Top of DATA
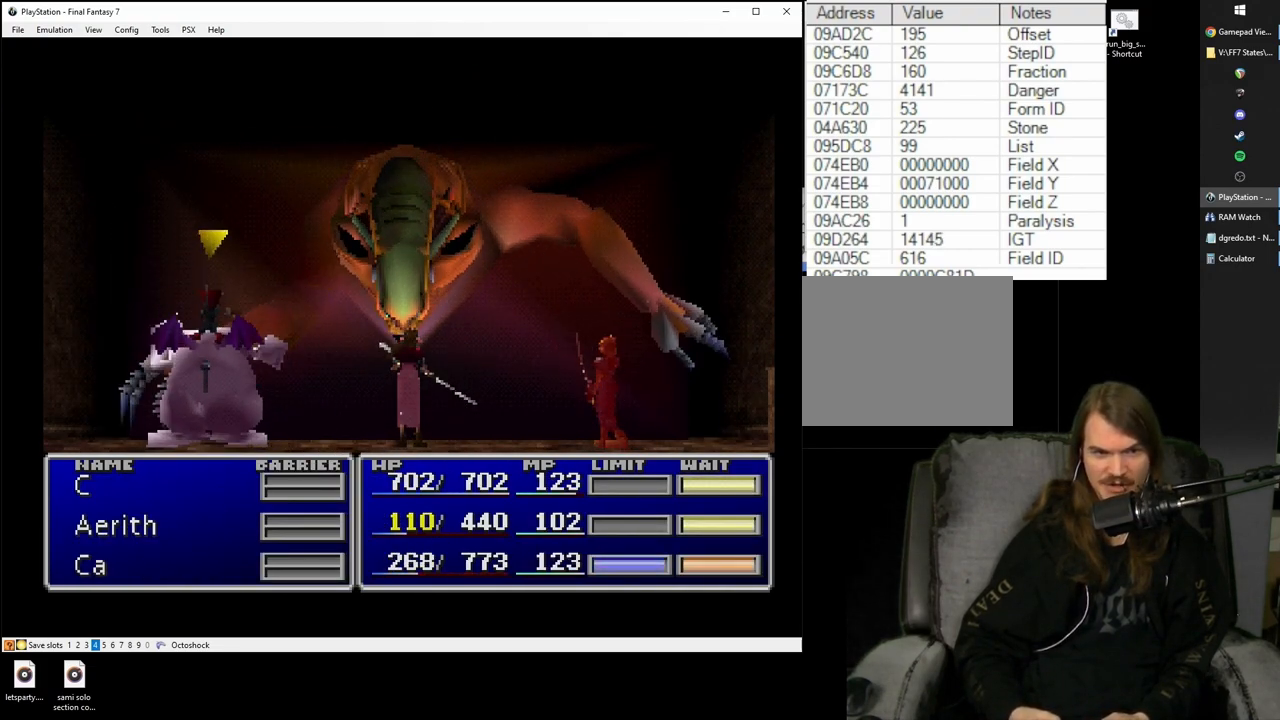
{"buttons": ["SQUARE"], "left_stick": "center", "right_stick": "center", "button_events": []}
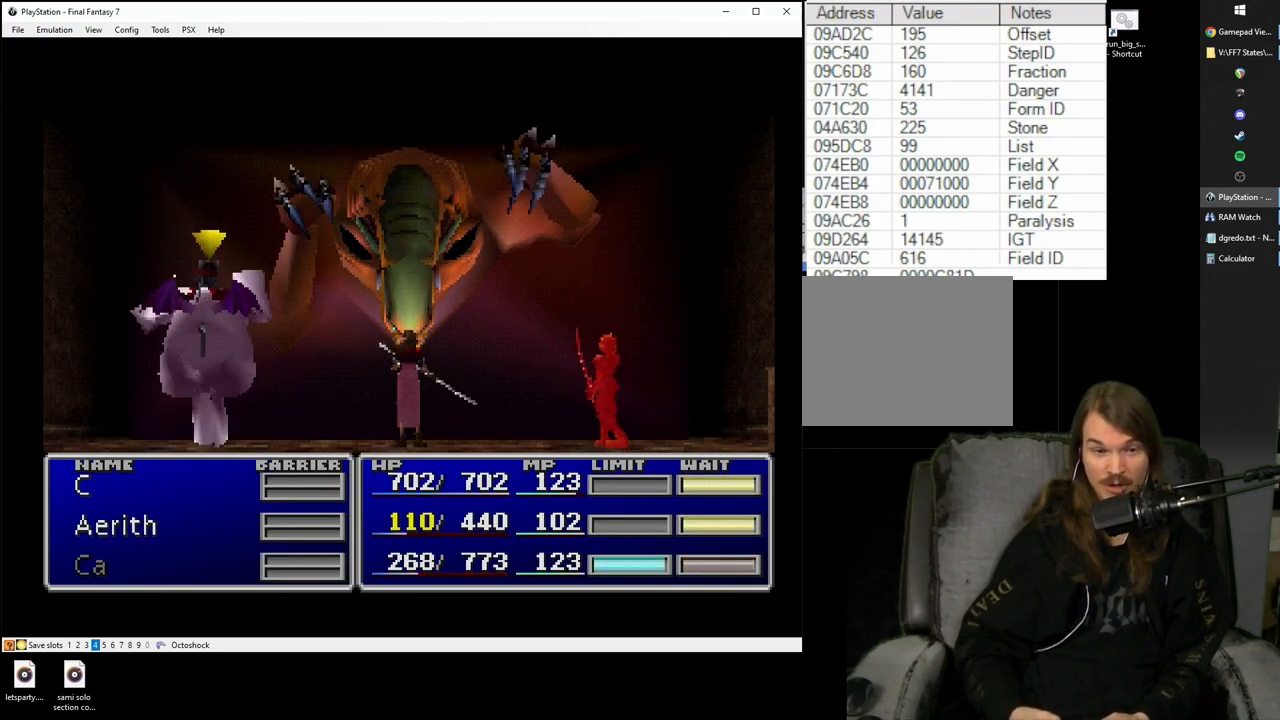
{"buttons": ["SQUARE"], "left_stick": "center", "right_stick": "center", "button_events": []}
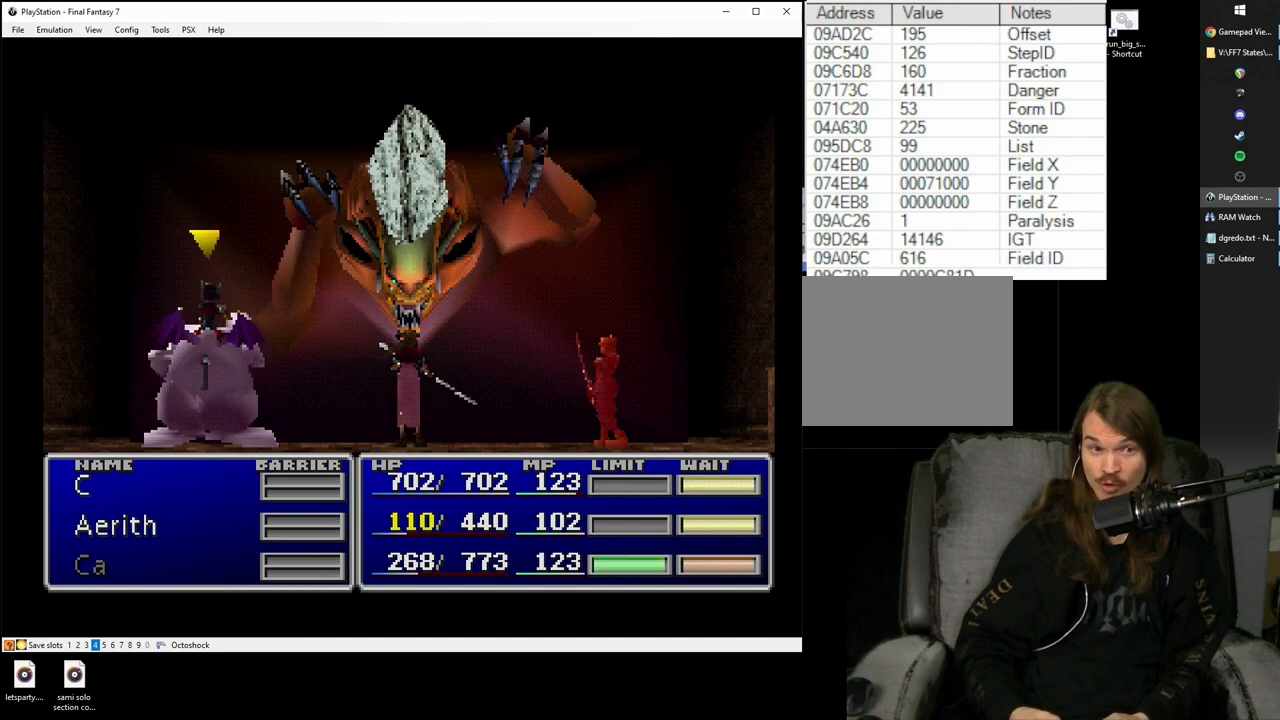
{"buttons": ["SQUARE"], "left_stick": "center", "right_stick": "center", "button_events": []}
Bottom of DATA
### [EXERCISE PROMPT]
Please return the full listing word for word, but without any pictures.

### [OUTPUT OF THE TASK]
{"buttons": ["SQUARE"], "left_stick": "center", "right_stick": "center", "button_events": []}
{"buttons": ["SQUARE"], "left_stick": "center", "right_stick": "center", "button_events": []}
{"buttons": ["SQUARE"], "left_stick": "center", "right_stick": "center", "button_events": []}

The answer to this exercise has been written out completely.